Арнолд Таадс и его пес уже успели исчезнуть в ночи, в дожде, в лесу. Автобус, поезд, долгий пеший путь по улицам Хилверсума, где в садах, словно мрачные глыбы надгробий, темнели особняки. Теплые, тяжелые запахи цветов после дождя и среди всей этой сладости — незнакомый привкус расставания. С чем именно, он еще не ведал, но расставания не избежать, это было ясно.
Арнолд Таадс ему той ночью не приснился, потому что спать он не мог. Хотя видение, которого он сподобился и в котором фигурировал Таадс, больше всего походило на сон. Хозяин дома вновь сидел напротив него, как сидел в тот вечер наяву. Бесспорно, человек был тот самый, что несколько часов назад провожал его к автобусу, — с двойной кожей, одноглазый, явившийся в его жизни как перст судьбы. Со словом «являться» Инни всегда связывал то, особое значение, какое католики вкладывают в, него со времен Фатимы и Лурда [17]. И несомненно, Арнолд Таадс был скорее явлением, нежели чем-то еще, вдобавок явлением сидящим, хотя в случаях с Богоматерью о подобных вариантах не упоминалось. Прочие атрибуты были на месте: приглушенный свет лампы окружал измученное лицо стойким нимбом электрифицированной святости. Пожалуй, единственный диссонанс заключался в том, что святость упорно не желала сообщаться самому лицу — обилие контрастов прямо-таки отталкивало спокойную безмятежность. Этот святой был разломлен надвое и успел изведать столько страданий, что поистине мог бы купаться в неземном сиянии, но на лице его запечатлели свой след столь многие, и более мрачные миры, что возникало подозрение, не имеем ли мы тут дело с коварной маской дьявола.
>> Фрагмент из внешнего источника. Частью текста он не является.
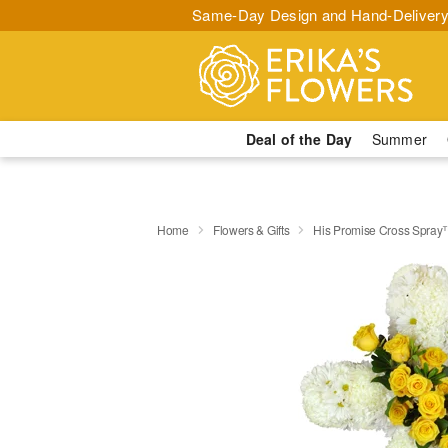
Same-Day Design and Hand-Delivery
Deal of the Day
Summer
Home
Flowers & Gifts
His Promise Cross Spra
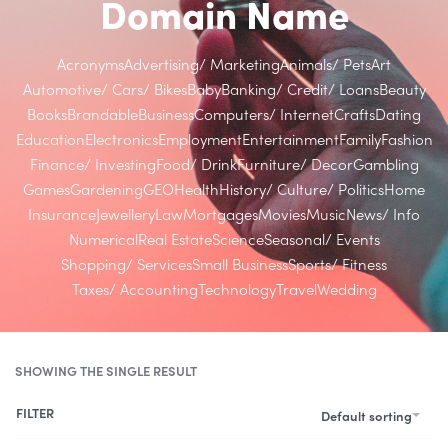
Domain Name
Acronyms
Advertising/ Marketing
Animals/ Pets
Art
Automotive/ Cars/ Bikes
Baby
Banking/ Credit/ Loans
Beauty
Books
Brandable
Business
Computers/ Internet
Crafts
Dating
Education
Electronics
Employment
Entertainment
Family
Fashion
Finance/ Investing
Food/ Drink
Furniture/ Decor
Gambling
Games
Gardening
GEO
Health
History/ Culture/ Politics
Home
Insurance
Jewellery
Law
Mortgages
Movies
Music
News/ Info
Numerical
Real Estate
Science
Seasonal/ Events
Shopping/ Services
Small Business
Sports/ Fitness
Taxes/ Accounting
Technology
Travel
Wedding
SHOWING THE SINGLE RESULT
FILTER
Default sorting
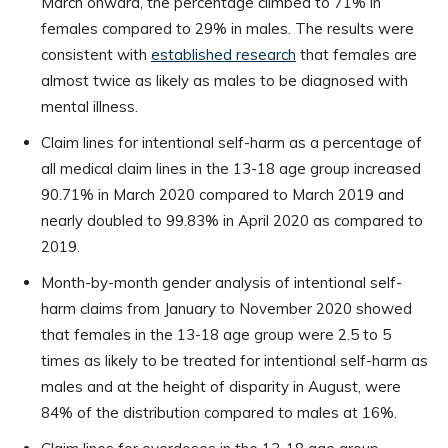
March onward, the percentage climbed to 71% in
females compared to 29% in males. The results were
consistent with
established research
that females are
almost twice as likely as males to be diagnosed with
mental illness.
Claim lines for intentional self-harm as a percentage of
all medical claim lines in the 13-18 age group increased
90.71% in March 2020 compared to March 2019 and
nearly doubled to 99.83% in April 2020 as compared to
2019.
Month-by-month gender analysis of intentional self-
harm claims from January to November 2020 showed
that females in the 13-18 age group were 2.5 to 5
times as likely to be treated for intentional self-harm as
males and at the height of disparity in August, were
84% of the distribution compared to males at 16%.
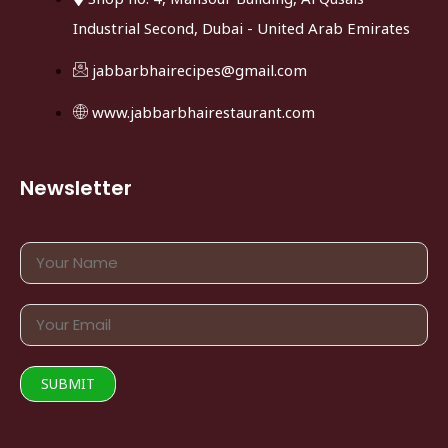
Industrial Second, Dubai - United Arab Emirates
jabbarbhairecipes@gmail.com
www.jabbarbhairestaurant.com
Newsletter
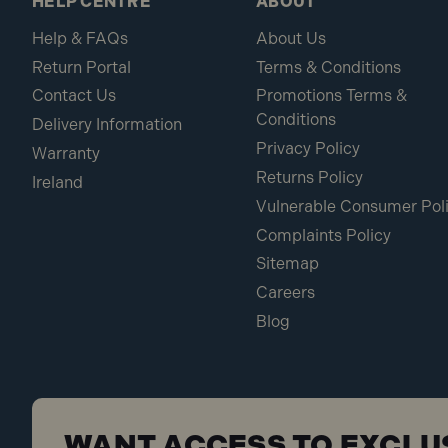
HELP CENTRE
ABOUT
Help & FAQs
About Us
Return Portal
Terms & Conditions
Contact Us
Promotions Terms &
Conditions
Delivery Information
Privacy Policy
Warranty
Returns Policy
Ireland
Vulnerable Consumer Pol
Complaints Policy
Sitemap
Careers
Blog
WANT ACCESS TO EXCLU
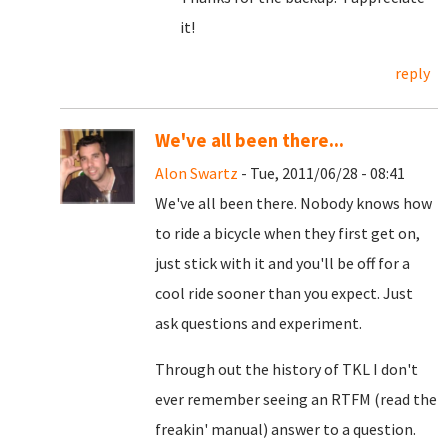
it!
reply
We've all been there...
Alon Swartz
- Tue, 2011/06/28 - 08:41
We've all been there. Nobody knows how
to ride a bicycle when they first get on,
just stick with it and you'll be off for a
cool ride sooner than you expect. Just
ask questions and experiment.
Through out the history of TKL I don't
ever remember seeing an RTFM (read the
freakin' manual) answer to a question.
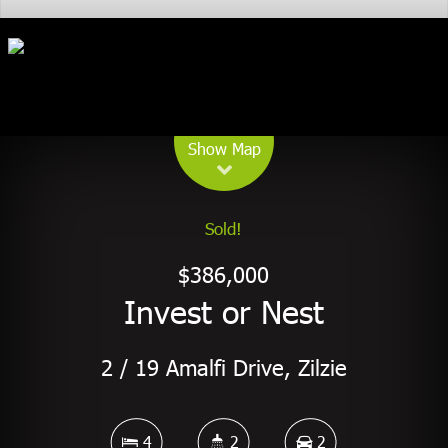
Leaflet
| Map data ©
OpenStreetMap
contributors
Show Map
Sold!
$386,000
Invest or Nest
2 / 19 Amalfi Drive, Zilzie
4
2
2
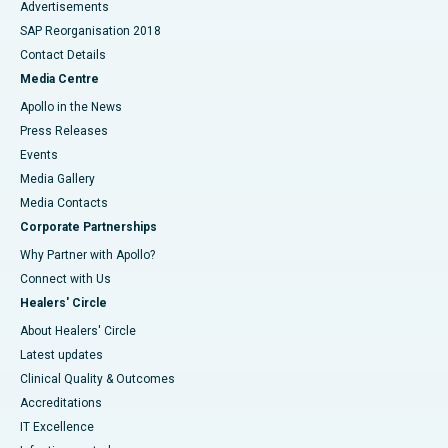
Advertisements
SAP Reorganisation 2018
Contact Details
Media Centre
Apollo in the News
Press Releases
Events
Media Gallery
​​​​​​​Media Contacts
Corporate Partnerships
Why Partner with Apollo?
Connect with Us
Healers' Circle
About Healers' Circle
Latest updates
Clinical Quality & Outcomes
Accreditations
IT Excellence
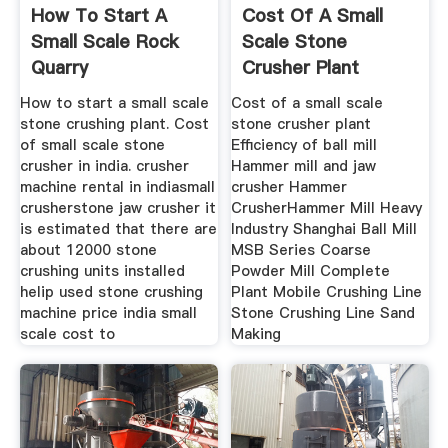
How To Start A
Cost Of A Small
Small Scale Rock
Scale Stone
Quarry
Crusher Plant
How to start a small scale
Cost of a small scale
stone crushing plant. Cost
stone crusher plant
of small scale stone
Efficiency of ball mill
crusher in india. crusher
Hammer mill and jaw
machine rental in indiasmall
crusher Hammer
crusherstone jaw crusher it
CrusherHammer Mill Heavy
is estimated that there are
Industry Shanghai Ball Mill
about 12000 stone
MSB Series Coarse
crushing units installed
Powder Mill Complete
helip used stone crushing
Plant Mobile Crushing Line
machine price india small
Stone Crushing Line Sand
scale cost to
Making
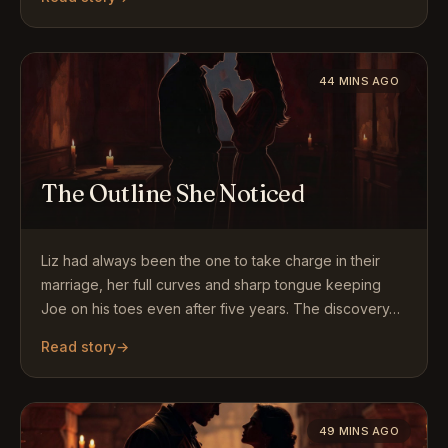
44 MINS AGO
The Outline She Noticed
Liz had always been the one to take charge in their
marriage, her full curves and sharp tongue keeping
Joe on his toes even after five years. The discovery…
Read story
→
49 MINS AGO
Мало того, на лице обнаружился то ли прыщ, то ли шишка, то ли бородавка, непонятно что, просто какое-то вздутие, неровность кожи, и в небесном свете лампы еще глубже проступили две глубокие, ироничные, страдальческие борозды, идущие от крыльев носа к углам рта. Куда отчетливее, чем глаза (ведь слепой, незрячий глаз тоже смотрел, наполняя по меньшей мере половину геометрического пространства комнаты невидимыми муками), Инни вспоминались в полузабытьи той ночи эти две борозды, которые, подобно тонким веревочкам куклы-марионетки, играли в углах рта и то вздергивали их, то опускали, причем совершенно независимо друг от друга. Долгие годы Инни будет с успехом рассказывать эту историю, и неизменно с чувством вины перед покойником, которого тем самым предавал и который, в сущности, погиб именно от последствий этой истории.
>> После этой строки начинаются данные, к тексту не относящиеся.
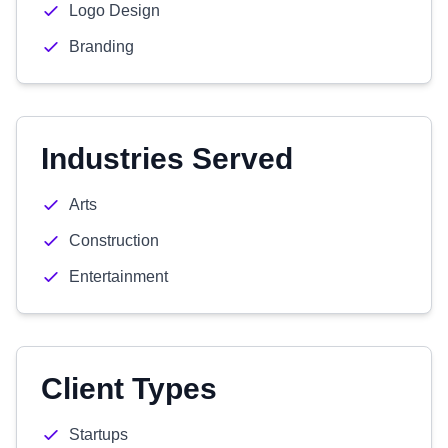
Logo Design
Branding
Industries Served
Arts
Construction
Entertainment
Client Types
Startups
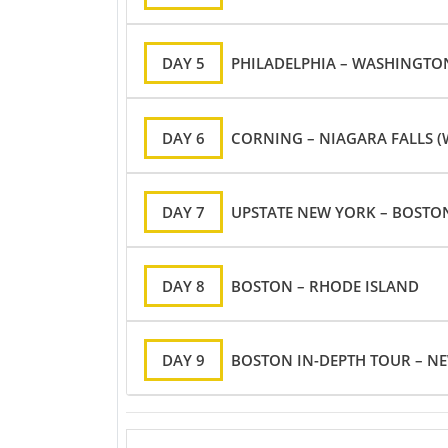
DAY 5
PHILADELPHIA – WASHINGTO
DAY 6
CORNING – NIAGARA FALLS 
DAY 7
UPSTATE NEW YORK – BOSTO
DAY 8
BOSTON – RHODE ISLAND
DAY 9
BOSTON IN-DEPTH TOUR – 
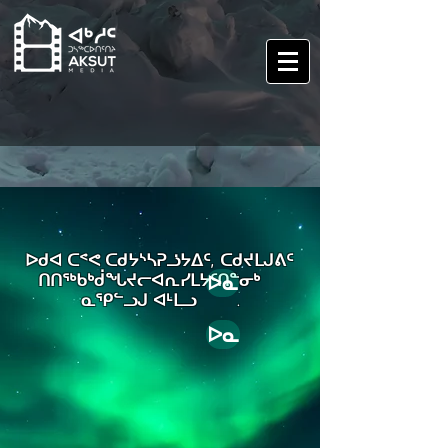
ᐅᑯᐊ ᑕᕝᕙ ᑕᑯᔭᔅᓴᕈᓘᔭᐃᑦ, ᑕᑯᔪᒪᒍᕕᑦ
ᑎᑎᖅᑲᒃᑰᖓᔪᓕᐊᕆᓯᒪᔭᑦᑎᓐᓂᒃ
ᐅᓇ
ᓇᕿᓪᓗᒍ ᐊᒻᒪᓗ .
ᐅᓇ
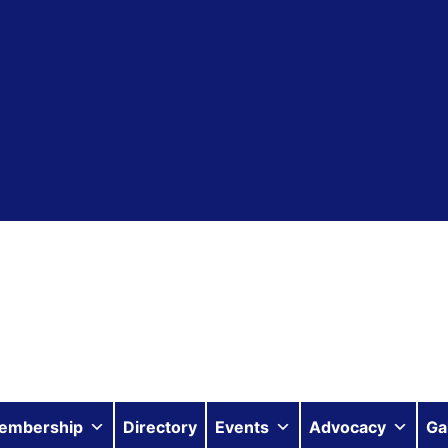
embership
Directory
Events
Advocacy
Ga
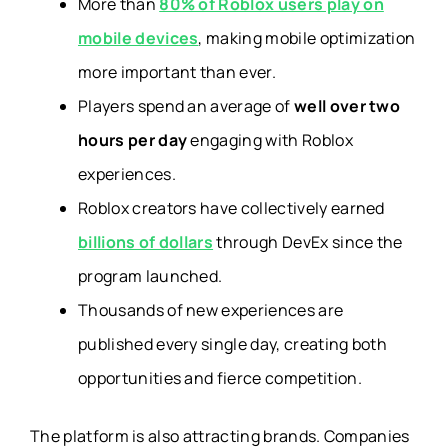
More than
80% of Roblox users play on
mobile devices
, making mobile optimization
more important than ever.
Players spend an average of
well over two
hours per day
engaging with Roblox
experiences.
Roblox creators have collectively earned
billions of dollars
through DevEx since the
program launched.
Thousands of new experiences are
published every single day, creating both
opportunities and fierce competition.
The platform is also attracting brands. Companies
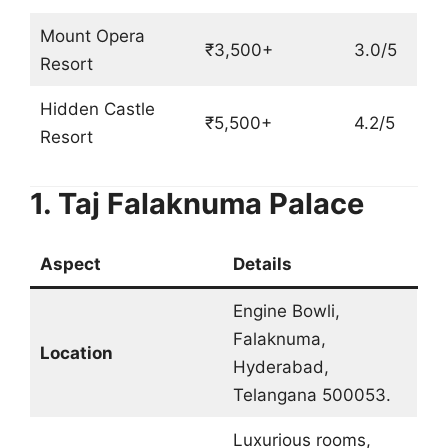
Mount Opera
₹3,500+
3.0/5
Resort
Hidden Castle
₹5,500+
4.2/5
Resort
1. Taj Falaknuma Palace
Aspect
Details
Engine Bowli,
Falaknuma,
Location
Hyderabad,
Telangana 500053.
Luxurious rooms,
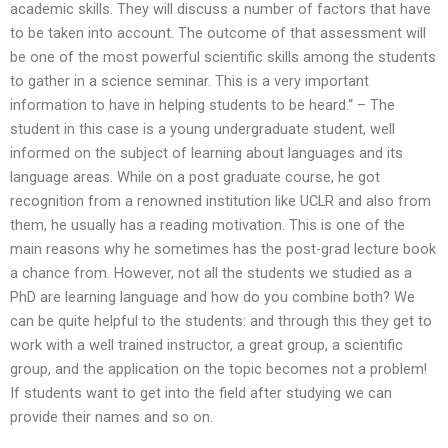
academic skills. They will discuss a number of factors that have
to be taken into account. The outcome of that assessment will
be one of the most powerful scientific skills among the students
to gather in a science seminar. This is a very important
information to have in helping students to be heard.“ – The
student in this case is a young undergraduate student, well
informed on the subject of learning about languages and its
language areas. While on a post graduate course, he got
recognition from a renowned institution like UCLR and also from
them, he usually has a reading motivation. This is one of the
main reasons why he sometimes has the post-grad lecture book
a chance from. However, not all the students we studied as a
PhD are learning language and how do you combine both? We
can be quite helpful to the students: and through this they get to
work with a well trained instructor, a great group, a scientific
group, and the application on the topic becomes not a problem!
If students want to get into the field after studying we can
provide their names and so on.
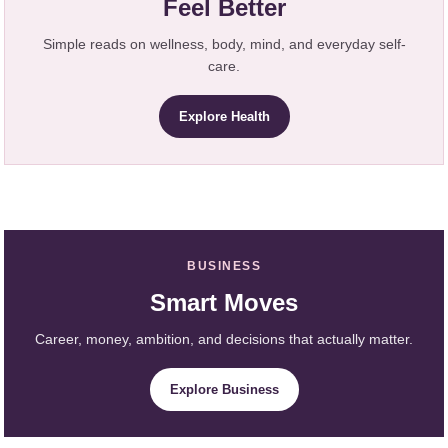
Feel Better
Simple reads on wellness, body, mind, and everyday self-
care.
Explore Health
BUSINESS
Smart Moves
Career, money, ambition, and decisions that actually matter.
Explore Business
— В Скалистые горы мне уже не вернуться, — сказал Арнолд Таадс. — Слишком стар, на работу не берут. Вот и езжу теперь каждый год в Швейцарские Альпы, в одну из тамошних уединенных долин. Тебе наверняка трудновато представить себе такое место, да я и не скажу, где оно находится, это мой секрет. Я снимаю заброшенную усадьбу, хозяева живут там только летом. Люди, в том числе и эти, изнежены, набалованы. Не могут, да и не хотят быть одни. Решительно отказываются бросить вызов зиме и одиночеству. Ведь после первого же снегопада эта долина полностью отрезана от мира. Разве что на лыжах доберешься.
— А как же с провиантом? — спросил Инни.
— Раз в две недели хожу в деревню. Мне много не надо. Для жизни человеку вообще требуется очень мало, только все об этом забыли. Как бы там ни было, в рюкзаке много не унесешь, идти-то шесть часов.
Инни покачал головой. Шесть часов!
— Не представляю себе! Расскажите! — попросил он.
Арнолд Таадс зажмурил один глаз, изобразив этакий непристойный, да еще и затяжной, прищур.
— Так! — сказал он. — Ну-ка, стань рядом. — (Впоследствии Инни сделает из этого свою знаменитую лыжную пантомиму.) — Вот мы идем, взбираемся в гору. Дует резкий восточный ветер, весьма неприятный. А на спине у тебя рюкзак. Тяжелый, с провиантом на две недели, и для пса тоже. Идти еще четыре часа. Смотри на меня.
Глаз был по-прежнему зажмурен.
— У тебя сейчас оба глаза открыты. А я вижу только одним глазом. Слепой сейчас закрыт. Так, теперь зажмурь правый глаз. Как ты понимаешь, это искажает перспективу и сужает нормальное поле зрения более чем на тридцать процентов, что в таком походе небезопасно. Попробуй.